Hi, I was training a binary model using mmlspark lightgbm, and found very weird rawPrediction and probability after scoring the test data. I ran the codes as follows:
" from mmlspark.train import ComputeModelStatistics, TrainedClassifierModel predictionModel = LightGBMClassificationModel.loadNativeModelFromFile("s3a://cof-risk-ccrm-mad/users/dhq076/rt_v30_rebuld_ml/ums_ndq_201607_ds") prediction = predictionModel.transform(test) prediction.limit(10).toPandas() "
The resulting raw prediction takes the form such as "[0.8350025657401177, -0.8350025657401177]", and the probability looks like "[1.8350025657401177, -0.8350025657401177]". Although the resulting prediction takes form of 1 or 0, the value of raw prediction and probability just look weird. Is this a bug or is what we should expect to get? If it's not a bug, then how do we interpret the raw prediction and probability?
@devilwing0723 what version of mmlspark are you using? I recall this issue was fixed recently. There were actually several related issues like this. https://github.com/Azure/mmlspark/pull/676 https://github.com/Azure/mmlspark/pull/578 and one related PR to lightgbm: https://github.com/microsoft/LightGBM/pull/2356
@imatiach-msft I used the mmlspark_2.11 JAR 0.18.1 downloaded from https://jar-download.com/artifacts/com.microsoft.ml.spark/mmlspark_2.11/0.18.1/source-code. I saw in a document of the repo that the package needs to be loaded from maven, I first downloaded the same package from maven website, but that didn't work for me. I then figured out that the package in the above mentioned website did work. It appeared to be the most updated version.
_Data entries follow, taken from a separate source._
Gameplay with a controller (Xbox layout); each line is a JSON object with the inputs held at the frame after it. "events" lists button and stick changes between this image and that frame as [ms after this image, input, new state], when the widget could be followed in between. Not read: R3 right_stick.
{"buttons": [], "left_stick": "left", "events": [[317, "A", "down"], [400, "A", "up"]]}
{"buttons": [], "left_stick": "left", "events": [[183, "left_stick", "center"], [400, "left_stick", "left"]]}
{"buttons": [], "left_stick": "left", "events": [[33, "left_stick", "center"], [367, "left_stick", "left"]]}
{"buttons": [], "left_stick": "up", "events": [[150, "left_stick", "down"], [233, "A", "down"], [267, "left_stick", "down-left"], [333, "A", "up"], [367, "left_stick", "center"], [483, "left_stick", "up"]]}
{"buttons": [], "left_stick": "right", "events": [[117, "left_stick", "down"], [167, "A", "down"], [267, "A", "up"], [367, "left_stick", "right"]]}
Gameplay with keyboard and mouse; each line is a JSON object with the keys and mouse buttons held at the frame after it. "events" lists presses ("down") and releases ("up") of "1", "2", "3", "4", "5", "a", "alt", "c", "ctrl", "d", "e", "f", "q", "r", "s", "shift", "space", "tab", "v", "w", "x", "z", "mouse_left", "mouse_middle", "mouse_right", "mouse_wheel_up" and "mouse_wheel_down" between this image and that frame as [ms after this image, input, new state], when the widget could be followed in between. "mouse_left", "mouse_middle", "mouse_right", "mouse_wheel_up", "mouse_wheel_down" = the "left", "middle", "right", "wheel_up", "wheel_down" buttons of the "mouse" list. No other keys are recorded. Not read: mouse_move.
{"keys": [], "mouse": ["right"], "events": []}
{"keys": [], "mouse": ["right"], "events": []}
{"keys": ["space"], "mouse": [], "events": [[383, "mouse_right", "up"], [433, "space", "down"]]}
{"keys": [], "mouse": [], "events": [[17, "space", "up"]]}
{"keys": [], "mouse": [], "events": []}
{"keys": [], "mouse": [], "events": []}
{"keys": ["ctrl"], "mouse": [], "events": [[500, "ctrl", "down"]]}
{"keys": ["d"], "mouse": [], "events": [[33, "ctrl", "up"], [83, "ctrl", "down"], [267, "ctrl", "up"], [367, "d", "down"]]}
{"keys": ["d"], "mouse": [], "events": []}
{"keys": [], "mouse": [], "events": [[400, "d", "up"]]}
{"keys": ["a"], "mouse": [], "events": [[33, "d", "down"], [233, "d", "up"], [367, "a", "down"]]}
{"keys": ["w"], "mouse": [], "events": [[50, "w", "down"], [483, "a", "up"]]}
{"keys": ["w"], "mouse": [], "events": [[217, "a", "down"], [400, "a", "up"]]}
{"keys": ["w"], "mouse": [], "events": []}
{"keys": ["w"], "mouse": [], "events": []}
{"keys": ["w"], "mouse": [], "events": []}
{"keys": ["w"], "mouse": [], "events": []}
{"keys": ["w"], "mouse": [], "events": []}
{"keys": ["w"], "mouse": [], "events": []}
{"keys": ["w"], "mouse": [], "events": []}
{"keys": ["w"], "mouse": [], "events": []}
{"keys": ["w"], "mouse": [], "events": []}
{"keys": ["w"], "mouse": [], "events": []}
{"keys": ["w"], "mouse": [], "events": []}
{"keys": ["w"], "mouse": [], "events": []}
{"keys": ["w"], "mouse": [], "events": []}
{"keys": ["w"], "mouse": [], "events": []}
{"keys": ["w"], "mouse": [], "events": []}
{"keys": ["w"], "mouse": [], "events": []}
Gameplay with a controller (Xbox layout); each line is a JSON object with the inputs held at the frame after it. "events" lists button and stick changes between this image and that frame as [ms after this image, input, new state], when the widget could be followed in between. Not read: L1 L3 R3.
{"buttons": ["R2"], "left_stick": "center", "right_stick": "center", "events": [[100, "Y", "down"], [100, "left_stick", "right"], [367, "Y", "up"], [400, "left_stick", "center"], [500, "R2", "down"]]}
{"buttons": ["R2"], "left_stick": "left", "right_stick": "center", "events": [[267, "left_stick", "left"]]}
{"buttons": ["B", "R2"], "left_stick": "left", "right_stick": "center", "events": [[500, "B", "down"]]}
it looks like 0.18.1 does not have the fix: https://mvnrepository.com/artifact/com.microsoft.ml.spark/mmlspark_2.11/0.18.1 it uses lightgbm 2.2.350 but fix was in 2.2.400. Using the RC 1.0 version or latest snapshot should have the fix. Not sure when the next release will be out, adding @mhamilton723
@imatiach-msft Thanks for the clarification. Can you refer me to the most recent version of mmlspark? And another thing I want to clarify is, what is the rawPrediction from scoring the data when I train the model with binary objective? It doesn't look like anything I am familiar with. In the local version of lightgbm, we can determine if we want to score the test data as the logit for binary target. Is this doable in mmlspark lightgbm?
I am using com.microsoft.ml.spark:mmlspark_2.11:1.0.0-rc3
(on Databricks) and am still having the problem. Is this expected? Thank you!

After installing the latest version of mmlspark
(coordinate "com.microsoft.ml.spark:mmlspark:1.0.0-rc4"; and using Spark 3.1.1 & Scala 2.12), things work fine now! Thanks @imatiach-msft!